The venerable bureaucrats, technocrats and other consulting agencies as well as political leaders should at least be asked why did they fail? What plans were made to tackle the competition? How did they handle marketing and PR?
Accountability needs to be fixed on those who have failed to deliver. After all these entire edifices are built on tax payers money and you just can’t turn them into dust and walk away as if nothing has happened.
To add salt to injury then the very people who have destroyed a robust marquee organisation turn around, hire a consultant and make a case of selling them saying it’s a drain on government exchequer(Oh really!).
They should be the ones who should be taken to task. They should be fired or their pension benefits should be curtailed or some sort of punishment should be meted out.
Secondly, the people should also pressurise the government that these organisations were built from their money. They have been around for the last 50 or more years. They have created a wealth of experience, a brand name, huge and talented workforce as well as immense real estate around the country.
After putting in that kind of resources and time and building a brand it would be sold for a song because a handful of people who were tasked to run it failed due to their ineptitude and total disregard towards the opportunity and responsibility they were entrusted with.
We all know that bureaucrats and political bosses have for long used these PSUs as personal fiefdoms. But these fiefdoms can also be profitable while serving your interests. Take the case of Emirates Airlines. It’s run by the royal family of UAE and so it’s a government enterprise. But in less than 25 years of its operations it is the most successful airlines in the world which earned a profit of $2 billion in 2015-16. It made the royal family richer and their airlines a feather in their cap. Their international reputation has soared too.

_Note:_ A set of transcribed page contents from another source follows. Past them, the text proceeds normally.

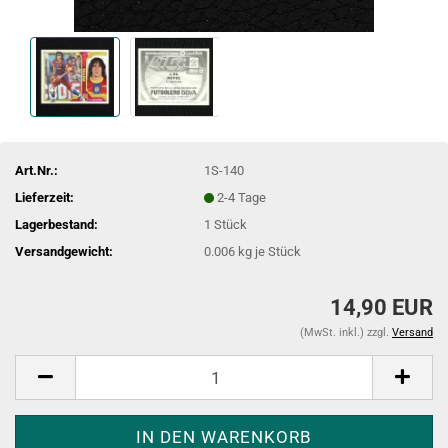
Art.Nr.:
1S-140
Lieferzeit:
2-4 Tage
Lagerbestand:
1
Stück
Versandgewicht:
0.006
kg je Stück
14,90 EUR
(MwSt. inkl.) zzgl.
Versand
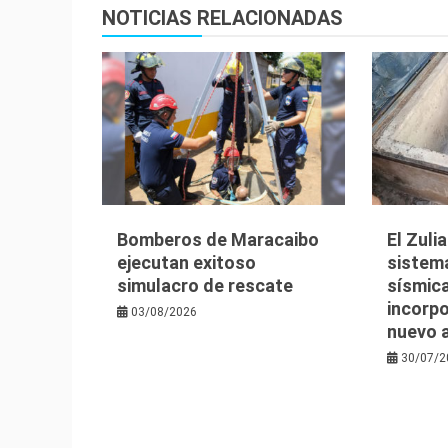
entradas
NOTICIAS RELACIONADAS
Bomberos de Maracaibo
El Zuli
ejecutan exitoso
sistem
simulacro de rescate
sísmica
incorpo
03/08/2026
nuevo 
30/07/2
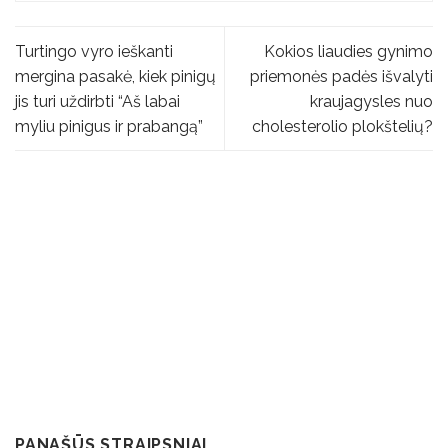
Turtingo vyro ieškanti
Kokios liaudies gynimo
mergina pasakė, kiek pinigų
priemonės padės išvalyti
jis turi uždirbti “Aš labai
kraujagysles nuo
myliu pinigus ir prabangą”
cholesterolio plokštelių?
PANAŠŪS STRAIPSNIAI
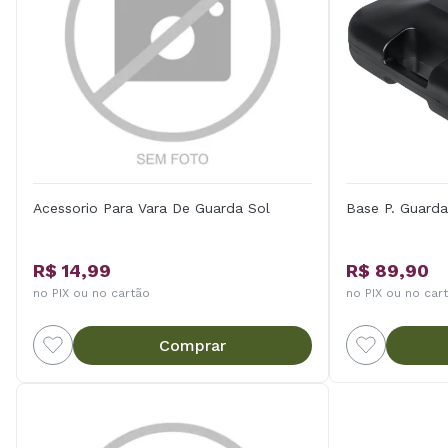
Acessorio Para Vara De Guarda Sol
Base P. Guarda
R$ 14,99
R$ 89,90
no PIX ou no cartão
no PIX ou no car
Comprar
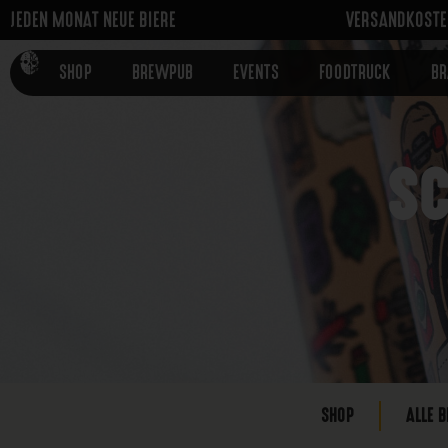
JEDEN MONAT NEUE BIERE
VERSANDKOSTEN
SHOP
BREWPUB
EVENTS
FOODTRUCK
B
SC
SHOP
ALLE B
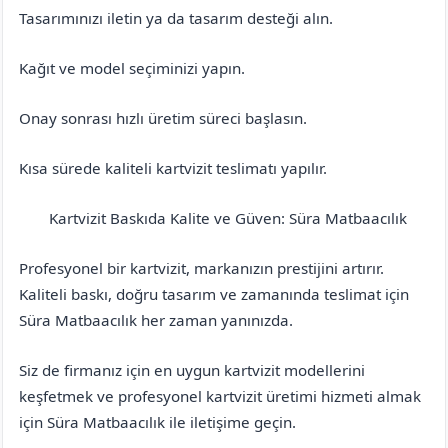
Tasarımınızı iletin ya da tasarım desteği alın.
Kağıt ve model seçiminizi yapın.
Onay sonrası hızlı üretim süreci başlasın.
Kısa sürede kaliteli kartvizit teslimatı yapılır.
Kartvizit Baskıda Kalite ve Güven: Süra Matbaacılık
Bitlis
Tatvan
Profesyonel bir kartvizit, markanızın prestijini artırır.
Kaliteli baskı, doğru tasarım ve zamanında teslimat için
Süra Matbaacılık her zaman yanınızda.
Siz de firmanız için en uygun kartvizit modellerini
keşfetmek ve profesyonel kartvizit üretimi hizmeti almak
için Süra Matbaacılık ile iletişime geçin.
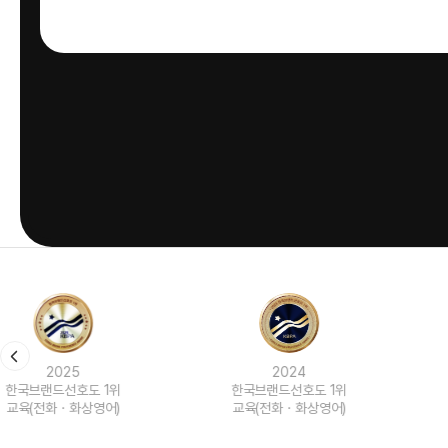
2024
2023
한국브랜드선호도 1위
한국브랜드선호도 1위
교육(전화ㆍ화상영어)
교육(전화ㆍ화상영어)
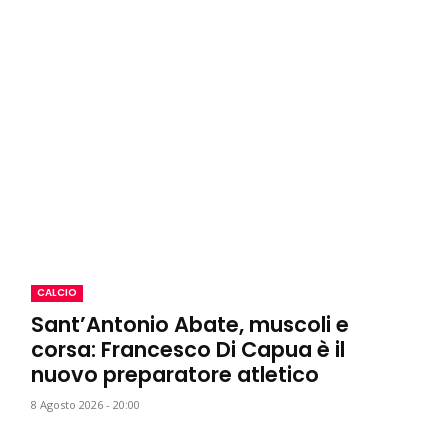
CALCIO
Sant’Antonio Abate, muscoli e
corsa: Francesco Di Capua è il
nuovo preparatore atletico
8 Agosto 2026 - 20:00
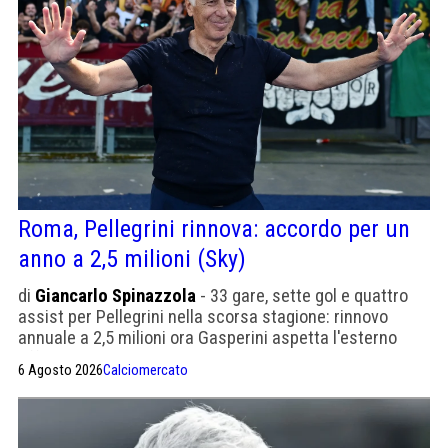
Roma, Pellegrini rinnova: accordo per un
anno a 2,5 milioni (Sky)
di
Giancarlo Spinazzola
- 33 gare, sette gol e quattro
assist per Pellegrini nella scorsa stagione: rinnovo
annuale a 2,5 milioni ora Gasperini aspetta l'esterno
offensivo
6 Agosto 2026
Calciomercato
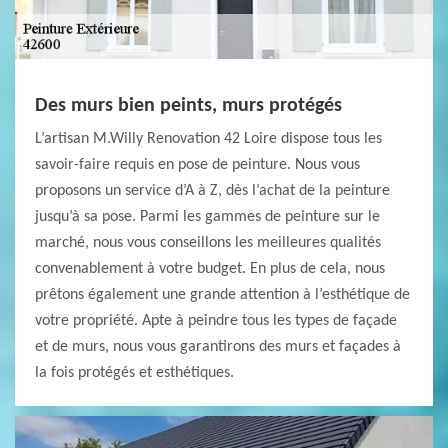
Des murs bien peints, murs protégés
L’artisan M.Willy Renovation 42 Loire dispose tous les
savoir-faire requis en pose de peinture. Nous vous
proposons un service d’A à Z, dès l’achat de la peinture
jusqu’à sa pose. Parmi les gammes de peinture sur le
marché, nous vous conseillons les meilleures qualités
convenablement à votre budget. En plus de cela, nous
prêtons également une grande attention à l’esthétique de
votre propriété. Apte à peindre tous les types de façade
et de murs, nous vous garantirons des murs et façades à
la fois protégés et esthétiques.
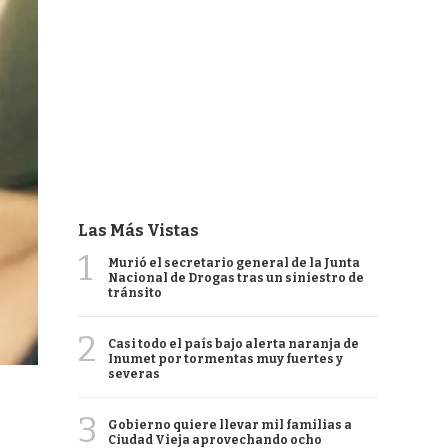
Las Más Vistas
1
Murió el secretario general de la Junta
Nacional de Drogas tras un siniestro de
tránsito
2
Casi todo el país bajo alerta naranja de
Inumet por tormentas muy fuertes y
severas
3
Gobierno quiere llevar mil familias a
Ciudad Vieja aprovechando ocho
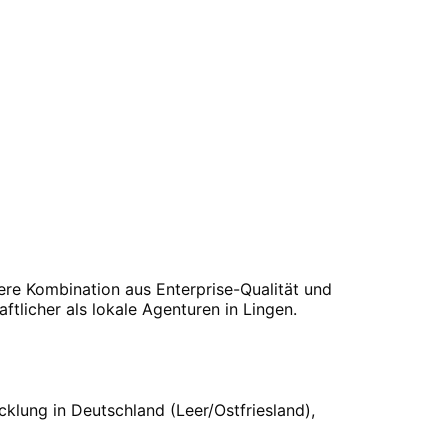
ere Kombination aus Enterprise-Qualität und
ftlicher als lokale Agenturen in
Lingen
.
cklung in Deutschland (Leer/Ostfriesland),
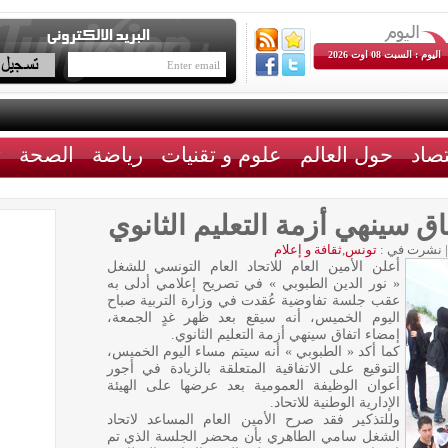
اليوم : السبت 08 اوت 2026
تصاد
حول العالم
علوم و تقنيات
رياضة
الصحة
ث
اق سينهي أزمة التعليم الثانوي
|
نشرت في :
تونس
,
ثقافة و إعلام
أعلن الأمين العام للاتحاد العام التونسي للشغل
« نور الدين الطبوبي » في تصريح إعلامي أدلى به
عقب جلسة تفاوضية عُقدت في وزارة التربية صباح
اليوم الخميس، أنه سيقع بعد ظهر غدٍ الجمعة،
إمضاء اتفاق سينهي أزمة التعليم الثانوي.
كما أكد « الطبوبي » أنه سيتم مساء اليوم الخميس،
التوقيع على الاتفاقية المتعلقة بالزيادة في أجور
أعوان الوظيفة العمومية بعد عرضها على الهيئة
الإدارية الوطنية للاتحاد.
وللتذكير فقد صرح الأمين العام المساعد لاتحاد
الشغل سامي الطاهري بأن محضر الجلسة الذي تم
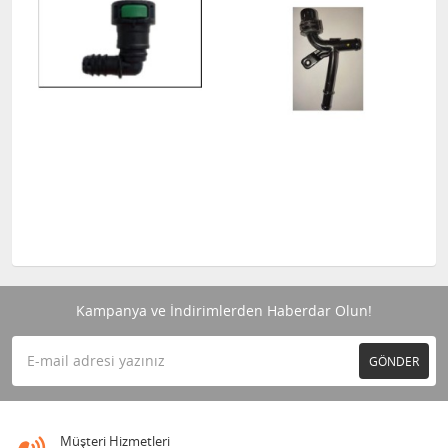
Kampanya ve İndirimlerden Haberdar Olun!
GÖNDER
Müşteri Hizmetleri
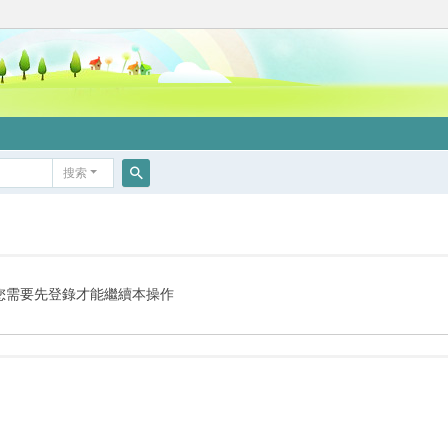
搜索
搜
索
您需要先登錄才能繼續本操作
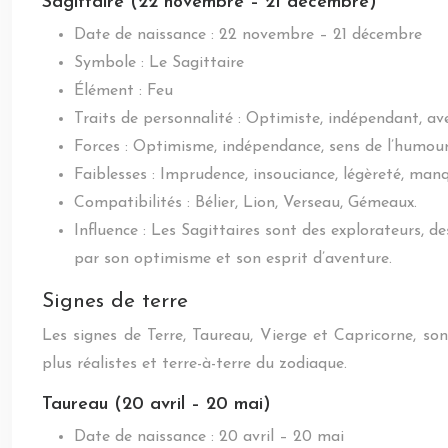
Sagittaire (22 novembre – 21 décembre)
Date de naissance : 22 novembre – 21 décembre
Symbole : Le Sagittaire
Élément : Feu
Traits de personnalité : Optimiste, indépendant, aven
Forces : Optimisme, indépendance, sens de l’humour, 
Faiblesses : Imprudence, insouciance, légèreté, man
Compatibilités : Bélier, Lion, Verseau, Gémeaux.
Influence : Les Sagittaires sont des explorateurs, des
par son optimisme et son esprit d’aventure.
Signes de terre
Les signes de Terre, Taureau, Vierge et Capricorne, so
plus réalistes et terre-à-terre du zodiaque.
Taureau (20 avril – 20 mai)
Date de naissance : 20 avril – 20 mai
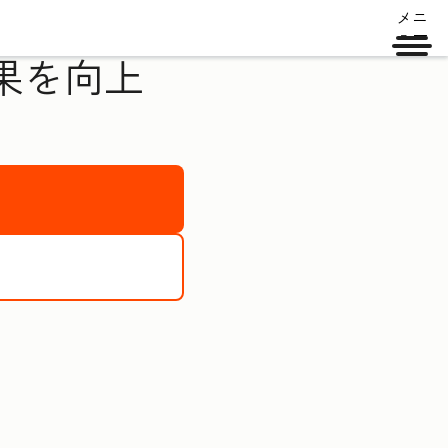
メニ
ュー
果を向上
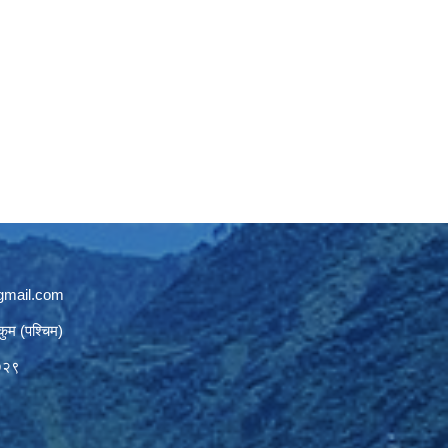
gmail.com
कुम (पश्चिम)
७२९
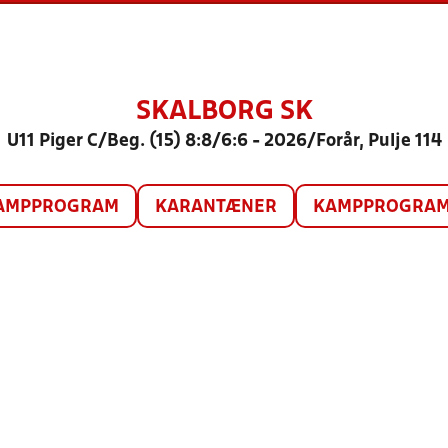
SKALBORG SK
U11 Piger C/Beg. (15) 8:8/6:6 - 2026/Forår, Pulje 114
AMPPROGRAM
KARANTÆNER
KAMPPROGRAM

Even in India with online shopping portals gaining ground among the new buyers the postal department has seen a resurrection as their unmatched reach and workforce is acting as a backbone to the portals’ delivery operations in rural and small town India. The department which was close to declared a dinosaur is now alive and kicking and may soon be contributing to the government exchequer as a profitable venture.
The government should abandon the idea of selling the family silver and instead tweak its approach. They should hire professional bosses from the market at market price or on a retainer basis (with attendant perks of house car and other things) and link their financial emoluments to performance linked bonus. The same should be done with the IAS officers who are appointed during their tenure.
Retired IAS officers shouldn’t be a natural choice in any case. They may be great administrators but they are not necessarily the best of managers. Even if they have done their MBA from IIM Ahemdabad (which these days many of them have) their training as administrator comes in the way of being a cutting edged marketing person who understands the quick changing world and the power of quick decision making, risk taking and constant communication.
Government or rather political bosses who fear losing control can create a safety net for themselves by insisting that the CSR spend would be only in government run programmes and they can also ask for a 5 to 10 percent quota for government officers and political bosses for hotel rooms, airline tickets and other products or services.
This much flexibility is available even in private sector. With their pie secure the government should then transfer the operations, goal setting and vision planning of the PSUs to world class professionals driven by market realities.
Government can remain the majority stakeholder and the company can still run like a professional enterprise, nimbly negotiating the twist and turns of the market and earn profit for the state. With little tweaking in their approach and enthusiastic support from an emerging economy these mature and powerful companies (PSUs) can script a formidable story of success and quality and can also create opportunity to absorb large workforce.